** YOUR GOAL **
Can you retype, character for character, the part of the items that opens with the line containing "Reading right to" and runs through the end of the items, keeping both ends?

** DATA SHOWN **
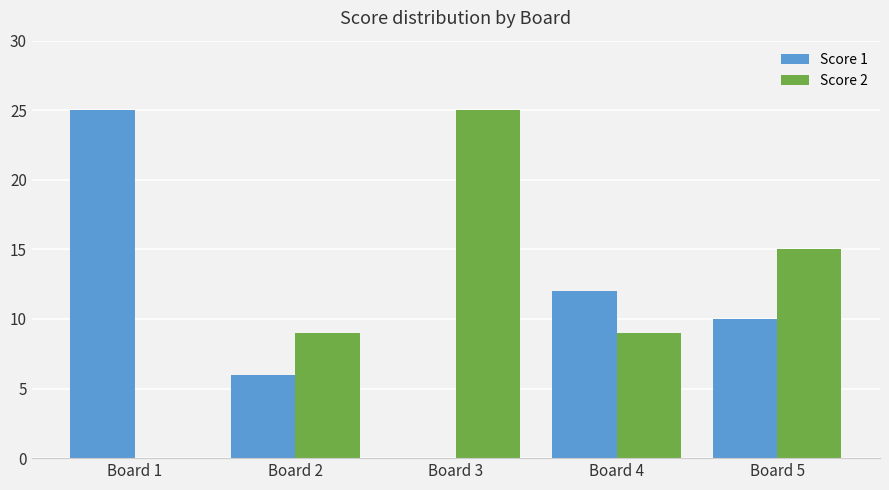

What is the total value across all series at Board 5?

25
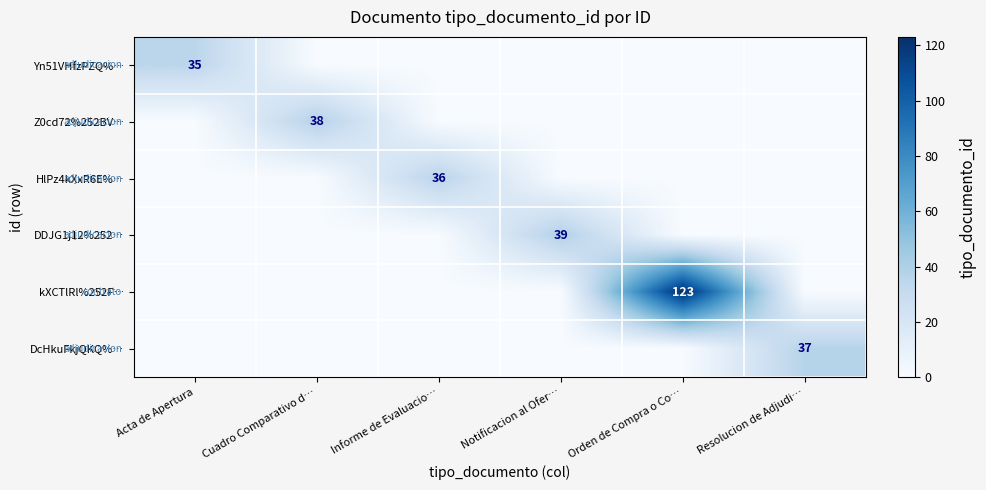

At how many categories does at least one series exceed 39?

1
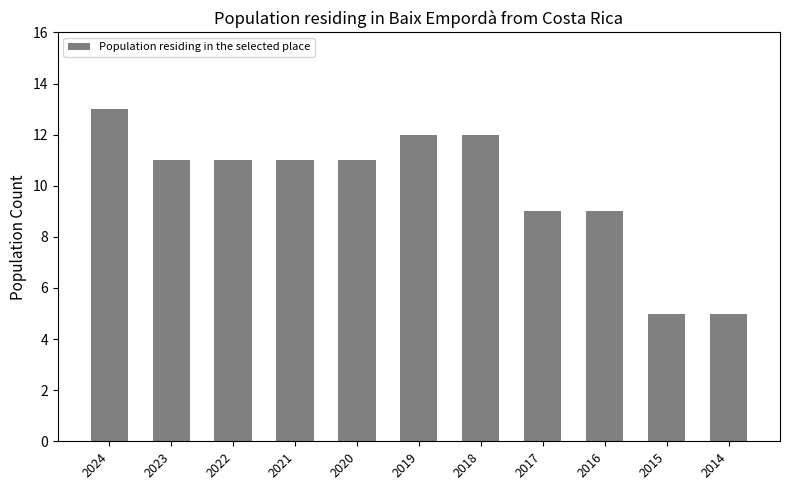

Does the chart contain any negative values?

No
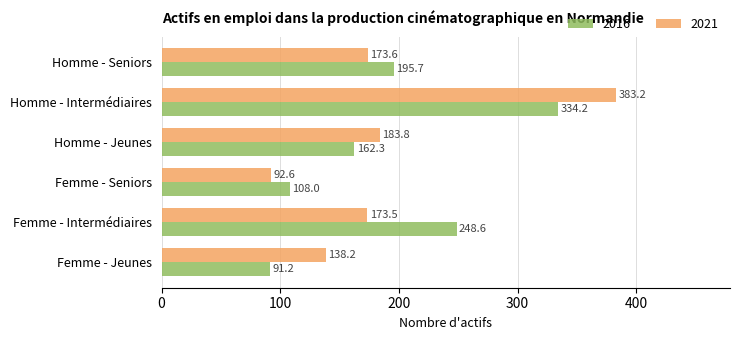

How many data points does each series have?

6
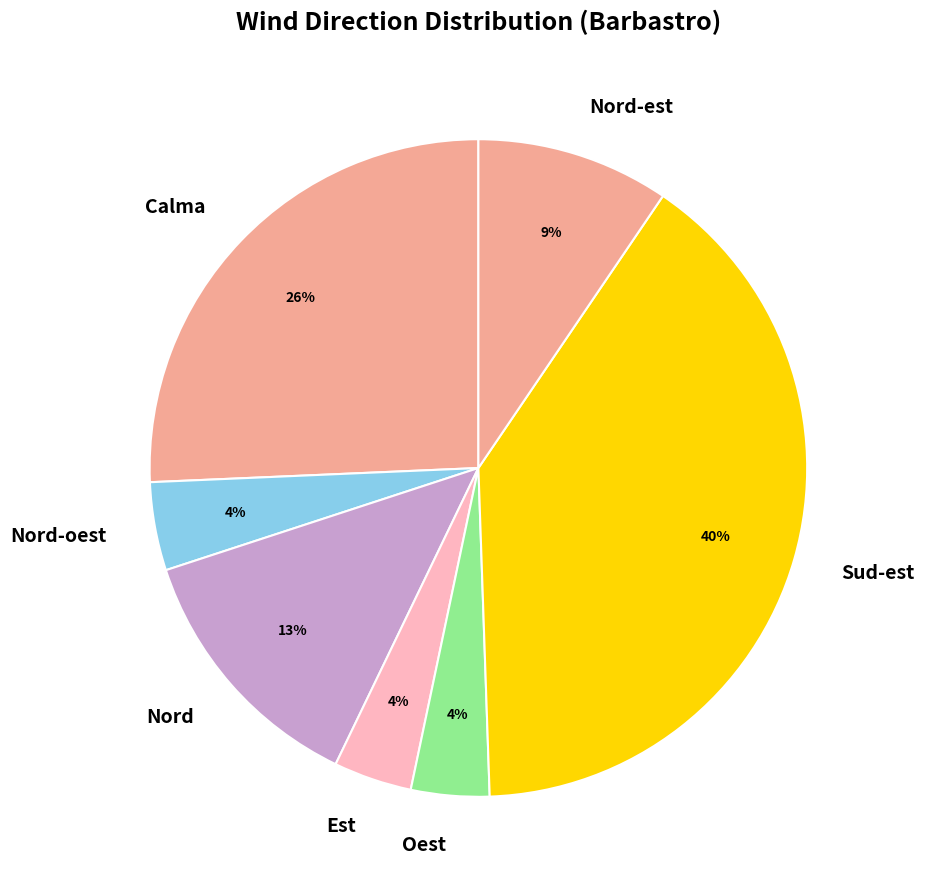

Does any single category account for the majority?

No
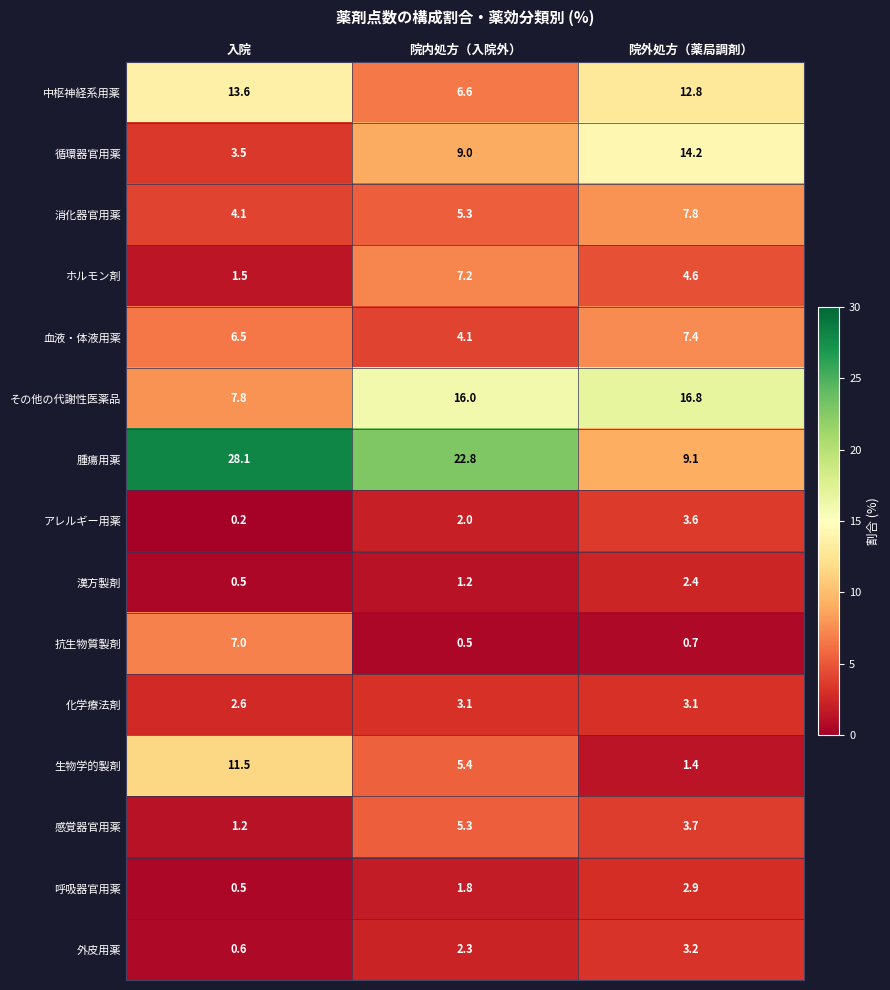

What is the greatest value displayed?

28.1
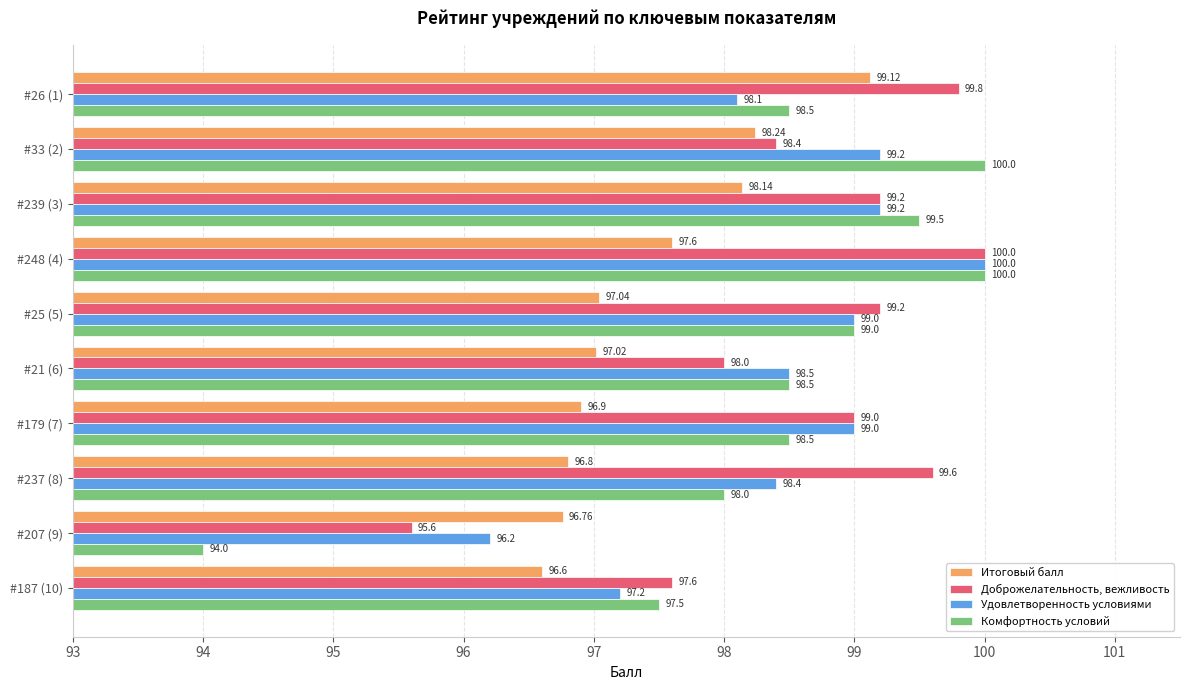

What are all the series names shown in the legend?

Итоговый балл, Доброжелательность, вежливость, Удовлетворенность условиями, Комфортность условий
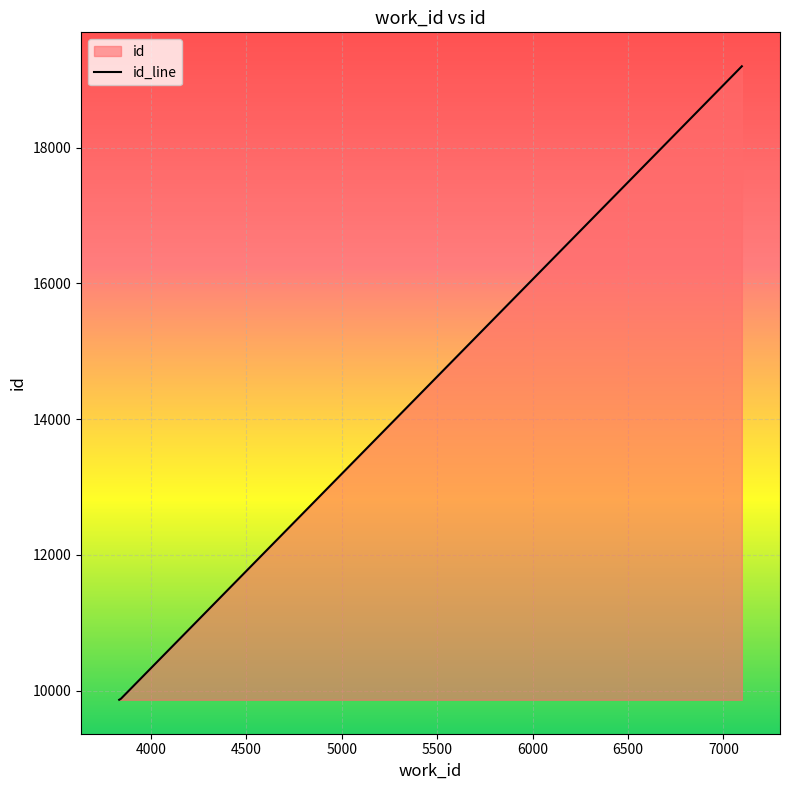

What is the value of the 3rd point from the left?

19197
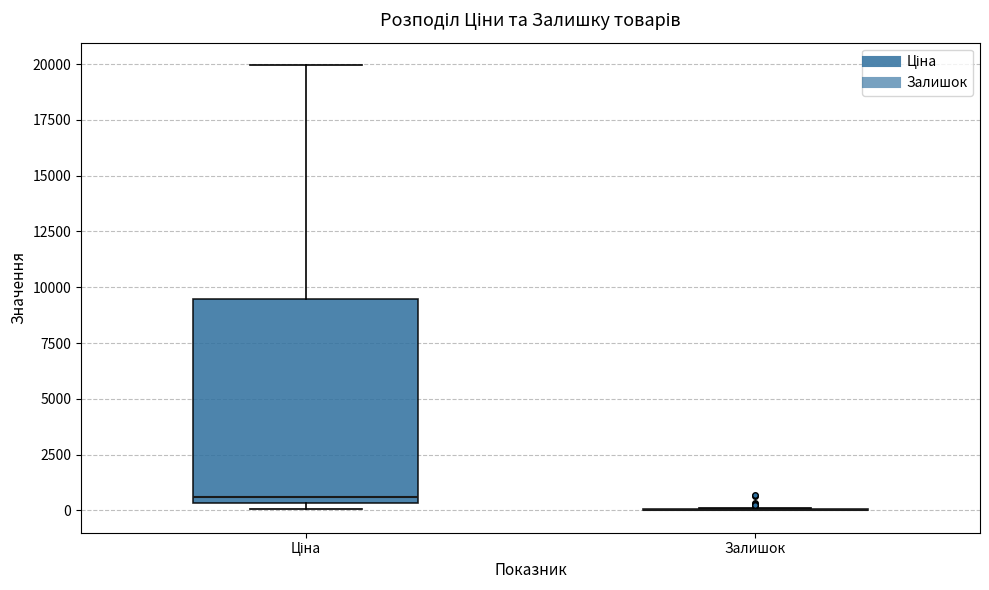

Comparing the boxes themselves (not the whiskers), which one is the tallest?

Ціна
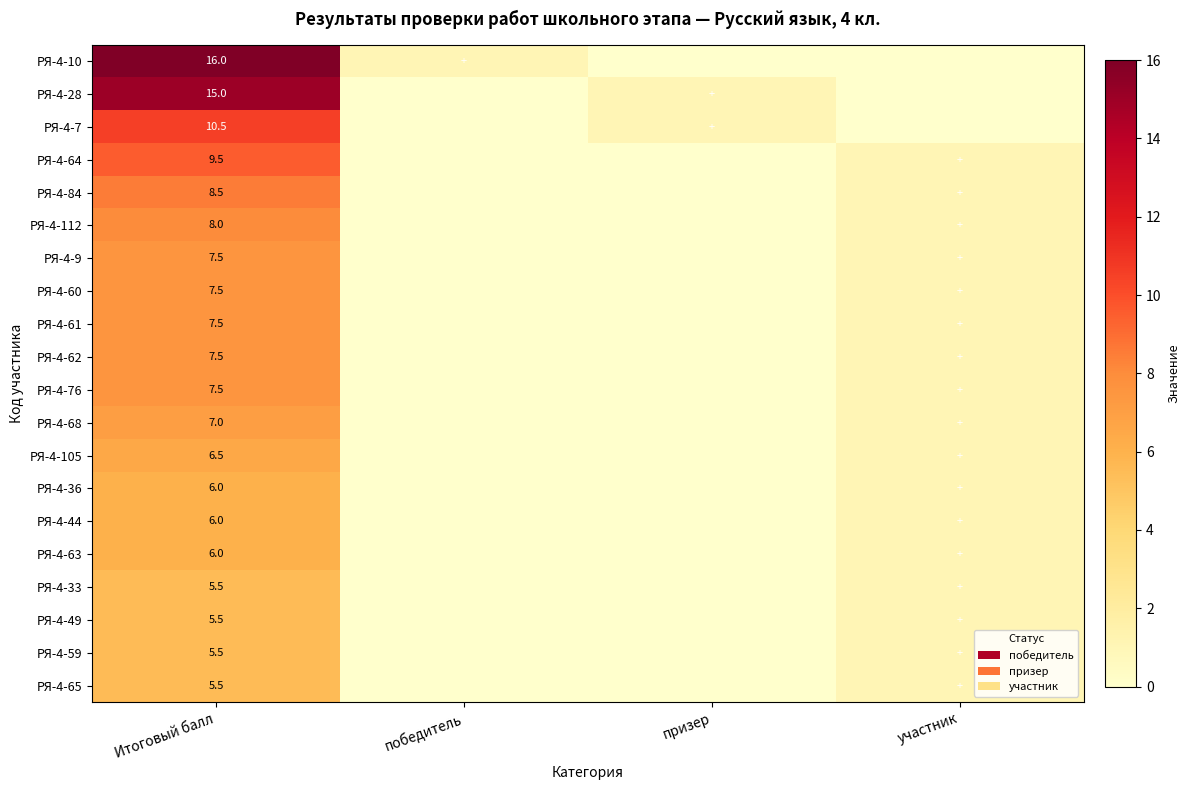

The РЯ-4-28 series shows 15.0 at Итоговый балл. True or false?

True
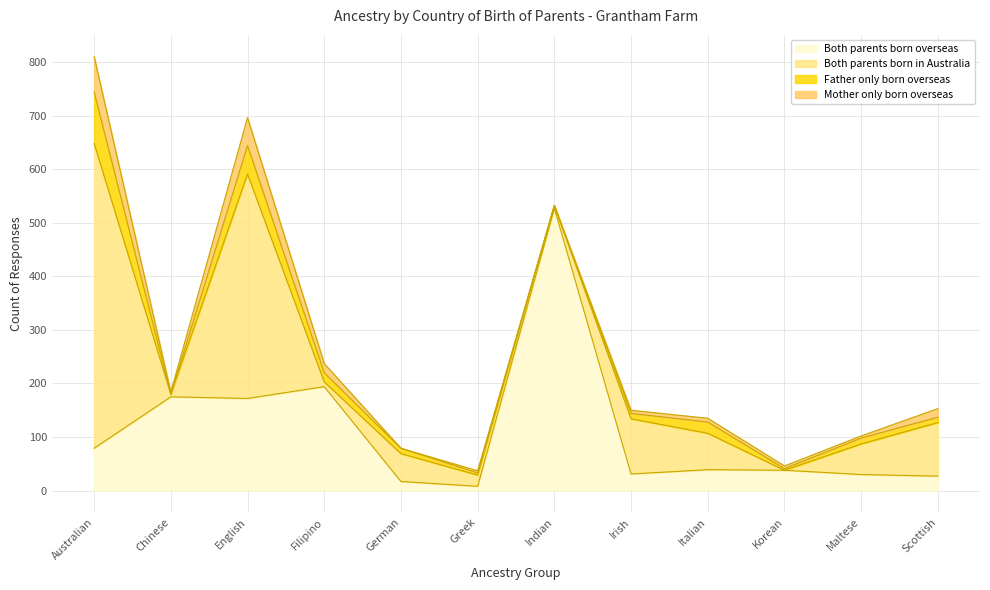

Where is Both parents born overseas nearest to the value 267?

Filipino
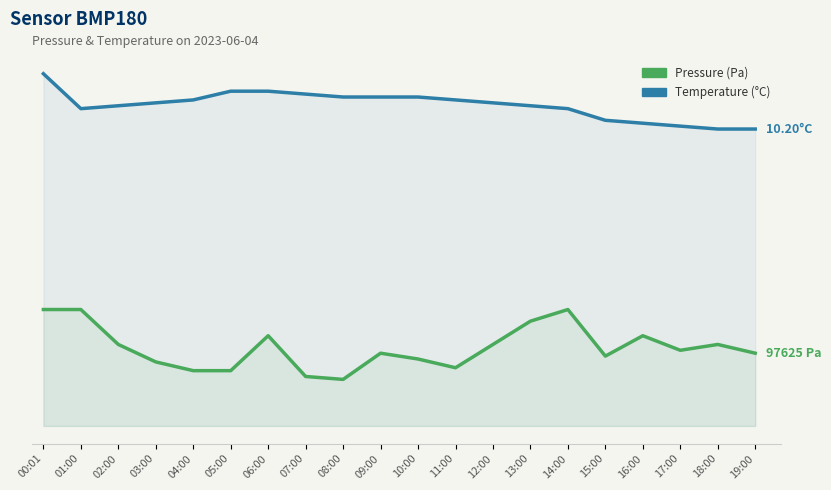

Reading right to left, transcribe all the data shown in this chart.

Pressure (Pa): 19:00=2.5	18:00=2.8	17:00=2.6	16:00=3.1	15:00=2.4	14:00=4.0	13:00=3.6	12:00=2.8	11:00=2.0	10:00=2.3	09:00=2.5	08:00=1.6	07:00=1.7	06:00=3.1	05:00=1.9	04:00=1.9	03:00=2.2	02:00=2.8	01:00=4.0	00:01=4.0
Temperature (°C): 19:00=10.2	18:00=10.2	17:00=10.3	16:00=10.4	15:00=10.5	14:00=10.9	13:00=11.0	12:00=11.1	11:00=11.2	10:00=11.3	09:00=11.3	08:00=11.3	07:00=11.4	06:00=11.5	05:00=11.5	04:00=11.2	03:00=11.1	02:00=11.0	01:00=10.9	00:01=12.1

** RESPONSE **
Reading right to left, transcribe all the data shown in this chart.

Pressure (Pa): 19:00=2.5	18:00=2.8	17:00=2.6	16:00=3.1	15:00=2.4	14:00=4.0	13:00=3.6	12:00=2.8	11:00=2.0	10:00=2.3	09:00=2.5	08:00=1.6	07:00=1.7	06:00=3.1	05:00=1.9	04:00=1.9	03:00=2.2	02:00=2.8	01:00=4.0	00:01=4.0
Temperature (°C): 19:00=10.2	18:00=10.2	17:00=10.3	16:00=10.4	15:00=10.5	14:00=10.9	13:00=11.0	12:00=11.1	11:00=11.2	10:00=11.3	09:00=11.3	08:00=11.3	07:00=11.4	06:00=11.5	05:00=11.5	04:00=11.2	03:00=11.1	02:00=11.0	01:00=10.9	00:01=12.1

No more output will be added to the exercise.